De nos jours, les maladies mentales sont, plus que jamais, présentes autour de nous. Dans le monde moderne où on vit des pressions sociales, du stress, des situations difficiles, etc., de plus en plus de gens sont confrontés à ce type de maladies. Malheureusement, en 2012, la vision de la société vis-à-vis ce sujet est encore tabou. Pourquoi est-ce si difficile d’accepter ces maladies ? Les préjugés l’emportent encore trop souvent sur la raison et la maladie mentale demeure, la plupart du temps, tristement associée à la déviance et à la folie.

Fréquemment, on juge sans vraiment savoir de quelle maladie il s’agit et comment elle agit sur l’individu. Je crois que la société à encore un grand pas à faire face à ce sujet tabou. Trop souvent, on associe la dépression à un échec, un manque de courage ou une faiblesse. Pourtant, c’est tout le contraire. Les personnes qui se relèvent d’une dépression sont fortes, courageuses et persévérantes et fournissent beaucoup d’efforts pour s’en sortir et en guérir. Lorsqu’un individu est atteint d’un cancer, de diabète ou autres maladies physiques, on ne porte aucun jugement sur son état, car la maladie montre des symptômes physiques apparents, contrairement à ceux qui souffrent de dépression, de bipolarité et de schizophrénie. La société doit évoluer afin d’arriver à accepter ces maladies de la même façon que les maladies physiques.

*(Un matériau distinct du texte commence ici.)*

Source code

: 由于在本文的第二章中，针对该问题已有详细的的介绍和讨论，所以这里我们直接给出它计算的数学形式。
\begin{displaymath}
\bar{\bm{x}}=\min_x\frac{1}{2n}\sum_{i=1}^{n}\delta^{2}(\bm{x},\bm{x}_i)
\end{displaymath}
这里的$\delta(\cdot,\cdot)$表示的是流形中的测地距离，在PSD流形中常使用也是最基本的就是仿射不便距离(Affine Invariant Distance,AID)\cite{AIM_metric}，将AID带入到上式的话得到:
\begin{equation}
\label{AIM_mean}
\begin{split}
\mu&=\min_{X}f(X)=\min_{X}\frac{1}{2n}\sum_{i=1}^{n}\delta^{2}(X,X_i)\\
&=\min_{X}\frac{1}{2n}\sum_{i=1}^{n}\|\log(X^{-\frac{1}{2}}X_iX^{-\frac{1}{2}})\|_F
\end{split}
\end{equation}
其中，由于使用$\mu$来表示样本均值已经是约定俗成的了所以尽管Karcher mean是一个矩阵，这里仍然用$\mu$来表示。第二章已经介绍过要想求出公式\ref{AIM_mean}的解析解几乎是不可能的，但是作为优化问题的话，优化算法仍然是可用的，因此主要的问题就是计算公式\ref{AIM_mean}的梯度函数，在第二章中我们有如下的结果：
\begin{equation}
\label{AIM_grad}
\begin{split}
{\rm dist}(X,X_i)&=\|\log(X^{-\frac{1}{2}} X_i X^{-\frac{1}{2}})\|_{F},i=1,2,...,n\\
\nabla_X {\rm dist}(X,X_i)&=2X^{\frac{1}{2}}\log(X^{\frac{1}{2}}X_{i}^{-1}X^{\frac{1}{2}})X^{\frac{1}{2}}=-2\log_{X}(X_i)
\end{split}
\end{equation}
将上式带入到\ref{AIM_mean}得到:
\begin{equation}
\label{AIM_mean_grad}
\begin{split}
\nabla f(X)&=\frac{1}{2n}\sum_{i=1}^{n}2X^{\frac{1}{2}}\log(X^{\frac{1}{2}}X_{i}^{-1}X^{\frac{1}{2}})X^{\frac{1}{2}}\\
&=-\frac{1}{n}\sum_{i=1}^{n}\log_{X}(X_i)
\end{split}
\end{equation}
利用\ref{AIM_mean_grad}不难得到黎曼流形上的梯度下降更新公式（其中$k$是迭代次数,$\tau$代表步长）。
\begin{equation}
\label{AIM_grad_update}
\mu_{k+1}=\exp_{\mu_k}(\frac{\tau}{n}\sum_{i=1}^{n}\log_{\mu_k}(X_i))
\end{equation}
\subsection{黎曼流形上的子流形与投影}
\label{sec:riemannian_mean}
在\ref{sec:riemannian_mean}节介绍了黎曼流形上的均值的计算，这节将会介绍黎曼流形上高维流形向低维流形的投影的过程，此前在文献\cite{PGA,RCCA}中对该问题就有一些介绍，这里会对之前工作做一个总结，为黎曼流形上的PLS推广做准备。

Ce n’est pas parce qu’un individu est atteint d’une maladie mentale qu’il commettra nécessairement un crime, il n’est pas forcément dangereux pour la société. La personne qui traverse un moment difficile dans sa vie n’est pas remplie de mauvaises intentions envers les autres pour autant. Il faut arrêter de voir les gens souffrant de maladies mentales comme des déviants ou des fous.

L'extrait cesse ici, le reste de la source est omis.